• _La consigne_:
Répondez à ces questions d'après le texte ci-dessous sur Valeriy Brumel.
1. À quel âge Brumel a-t-il eu son accident de moto ?
2. Quelle hauteur a-t-il franchie le 22 juillet 1962 au Stanford Stadium de Palo Alto ?
3. Combien de temps a duré la standing-ovation des spectateurs ce jour-là ?

• _Texte de la page_:
- - -

Au plus fort de la conquête spatiale et de la rivalité Est-Ouest, le Soviétique Valeriy Brumel a été beaucoup plus que champion olympique du saut en hauteur en 1964 à Tokyo, un précurseur foudroyé en plein vol à 23 ans dans un accident de moto.

D’ailleurs trop forte est l’attraction pour se priver d’une comparaison avec son compatriote Youri Gagarine, premier homme dans l’espace et mort dans le crash de son avion de chasse à 34 ans.

Même sourire éclatant que le cosmonaute, mais plus élancé, tout en muscles déliés, bondissant -« On aurait dit un danseur étoile du Bolchoï », a écrit un historien du sport-, Brumel a participé à sa manière à la conquête des étoiles, à l’âge d’or de l’athlétisme.

Même la Sibérie de sa naissance, aux confins avec la Chine, qu’il quitta enfant pour s’installer en Ukraine avec sa famille, a contribué à la légende.

Inoubliable autant que brève fut l’escalade de cet ambassadeur de charme de la propagande soviétique, jamais dupe du rôle qu’on lui faisait jouer. Six records du monde en deux ans firent progresser la marque planétaire de la hauteur de 2,23 m à 2,28 m.

Celle (2,26 m) établie le 22 juillet 1962 au Stanford Stadium de Palo Alto, en Californie, lors de la rencontre Etats-Unis/URSS, est gravée dans le marbre. Quelque 80.000 spectateurs, qui jusqu’à ce moment de grâce vociféraient leurs encouragements aux seuls athlètes américains, furent saisis de silence puis explosèrent en une standing-ovation de cinq minutes. « Je fus alors comblée d’une joie inexprimable », se rappelait Brumel.

Ses duels, tous gagnés, avec John Thomas, son prédécesseur sur les tablettes du record du monde, sont restés dans la mémoire du Madison Square Garden de New York.

- - -

• _Listing_:

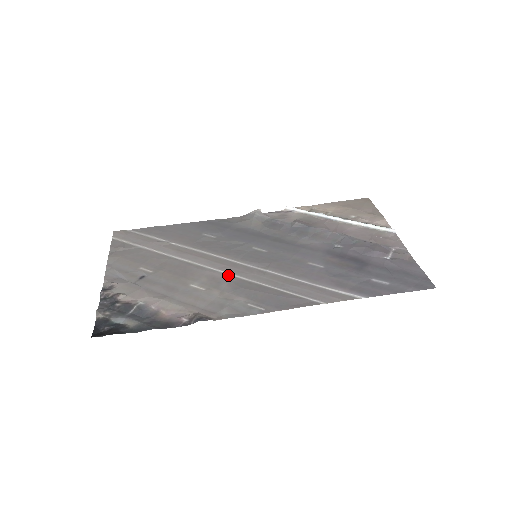
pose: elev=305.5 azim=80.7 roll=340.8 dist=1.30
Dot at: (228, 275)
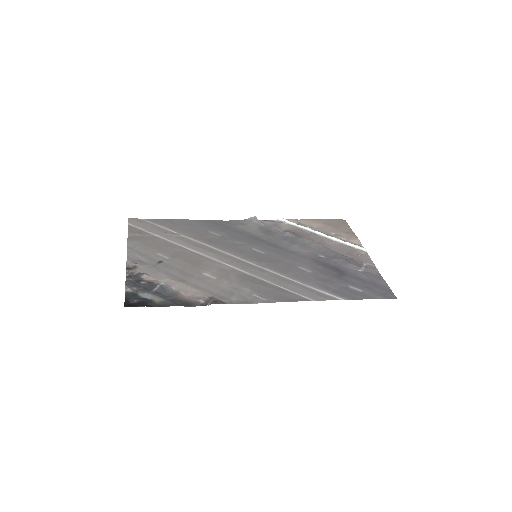
Dot at: (234, 269)
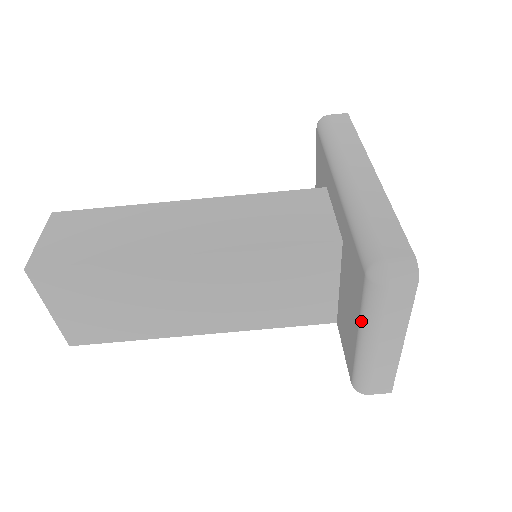
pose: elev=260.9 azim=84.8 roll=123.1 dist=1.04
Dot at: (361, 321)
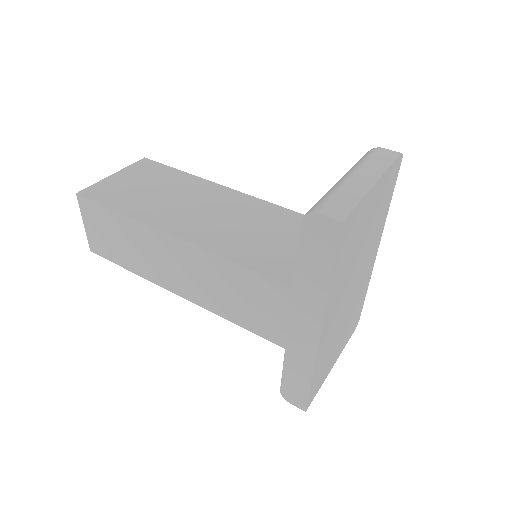
Dot at: occluded
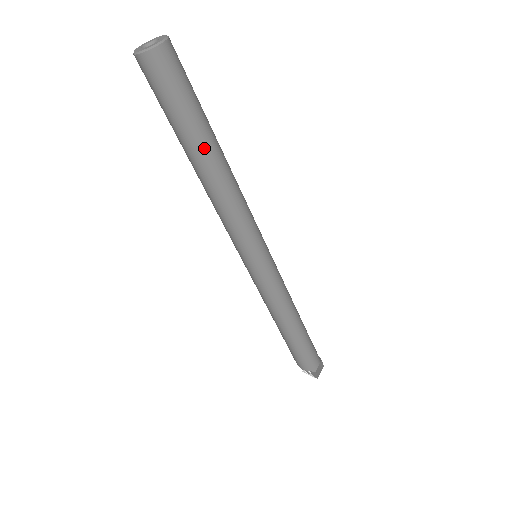
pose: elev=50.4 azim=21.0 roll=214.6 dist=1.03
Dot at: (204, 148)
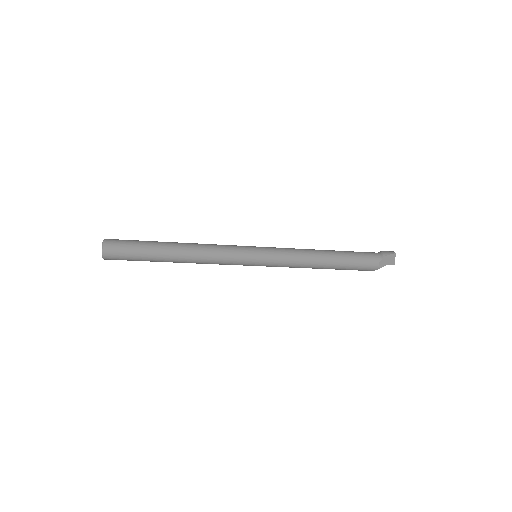
Dot at: (164, 259)
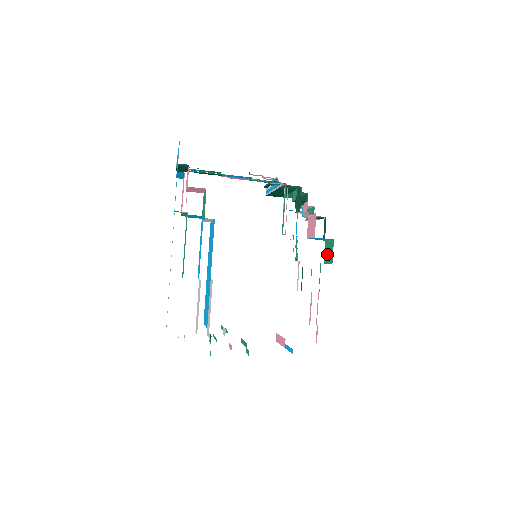
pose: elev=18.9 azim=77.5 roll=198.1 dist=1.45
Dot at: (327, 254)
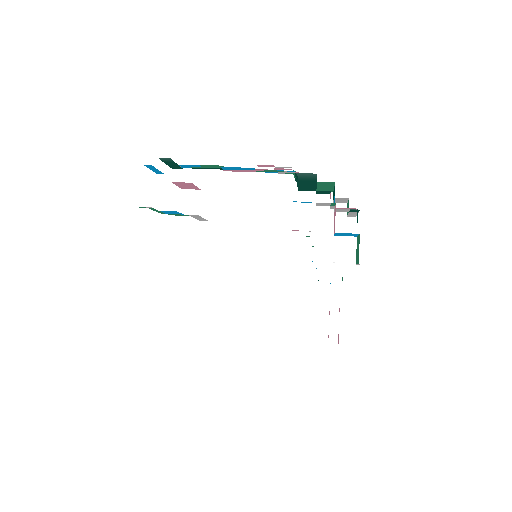
Dot at: (357, 253)
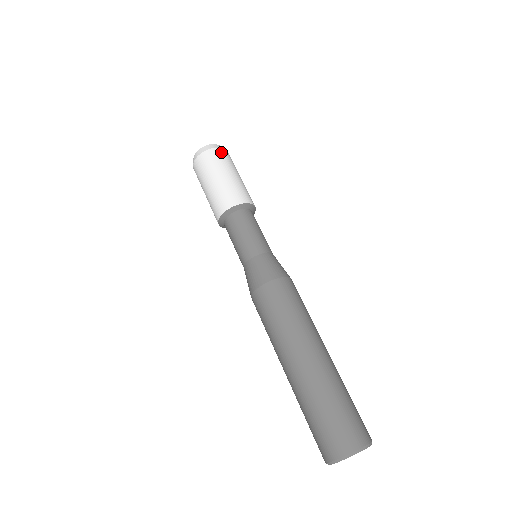
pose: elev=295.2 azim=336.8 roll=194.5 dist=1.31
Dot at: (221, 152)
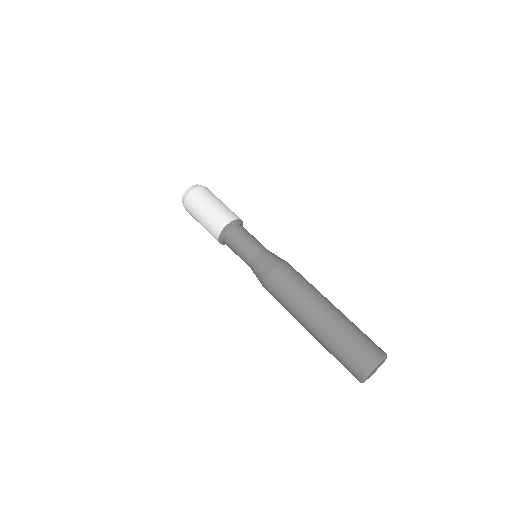
Dot at: (206, 188)
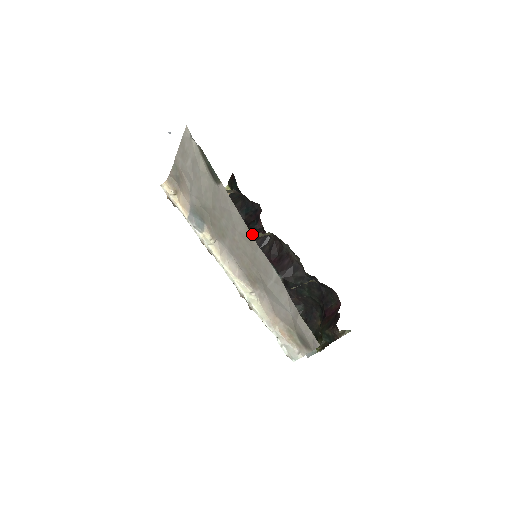
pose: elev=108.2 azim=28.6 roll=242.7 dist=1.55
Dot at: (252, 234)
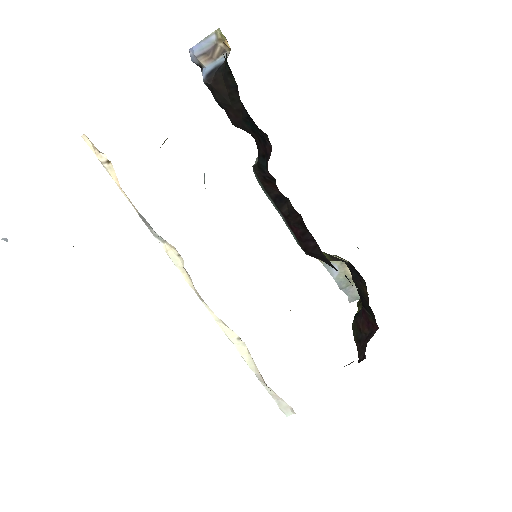
Dot at: (262, 179)
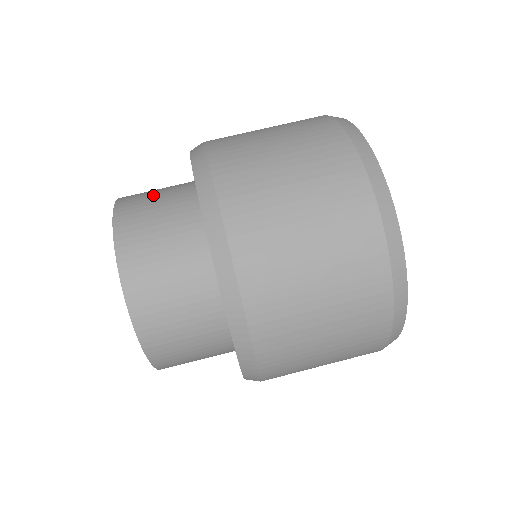
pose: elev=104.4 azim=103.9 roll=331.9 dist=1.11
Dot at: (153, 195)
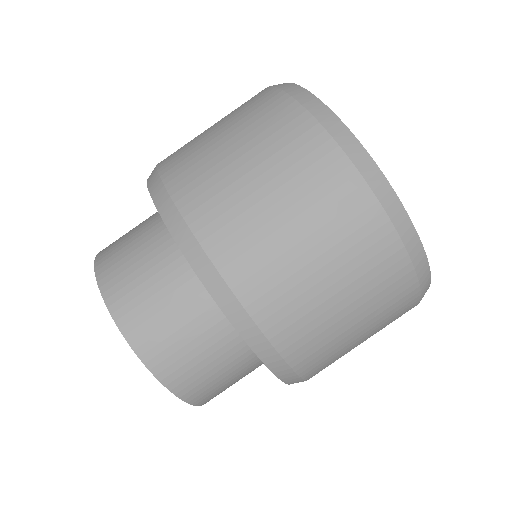
Dot at: (129, 231)
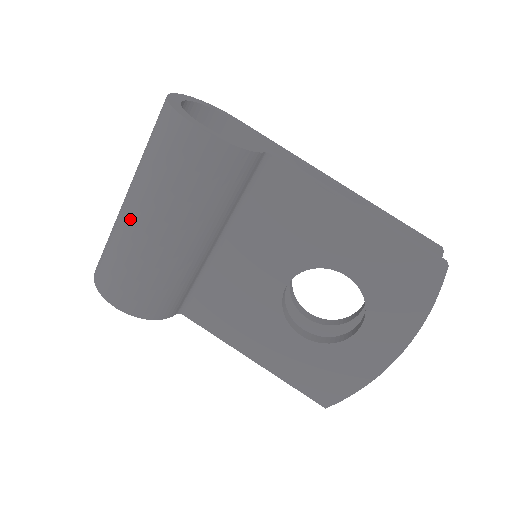
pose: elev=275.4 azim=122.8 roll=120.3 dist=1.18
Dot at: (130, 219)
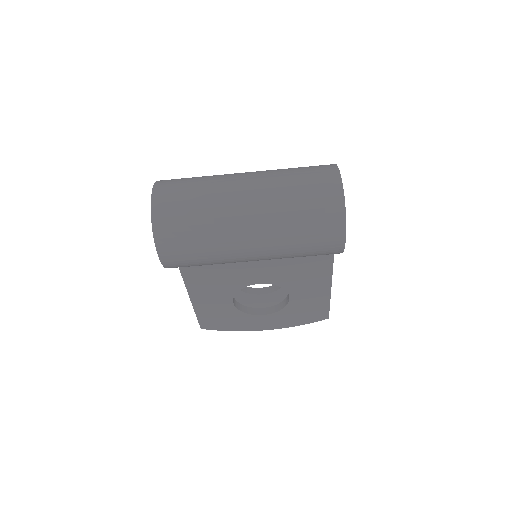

- - -

• _Problème résolu_:
1. À 23 ans.
2. 2,26 m.
3. Cinq minutes.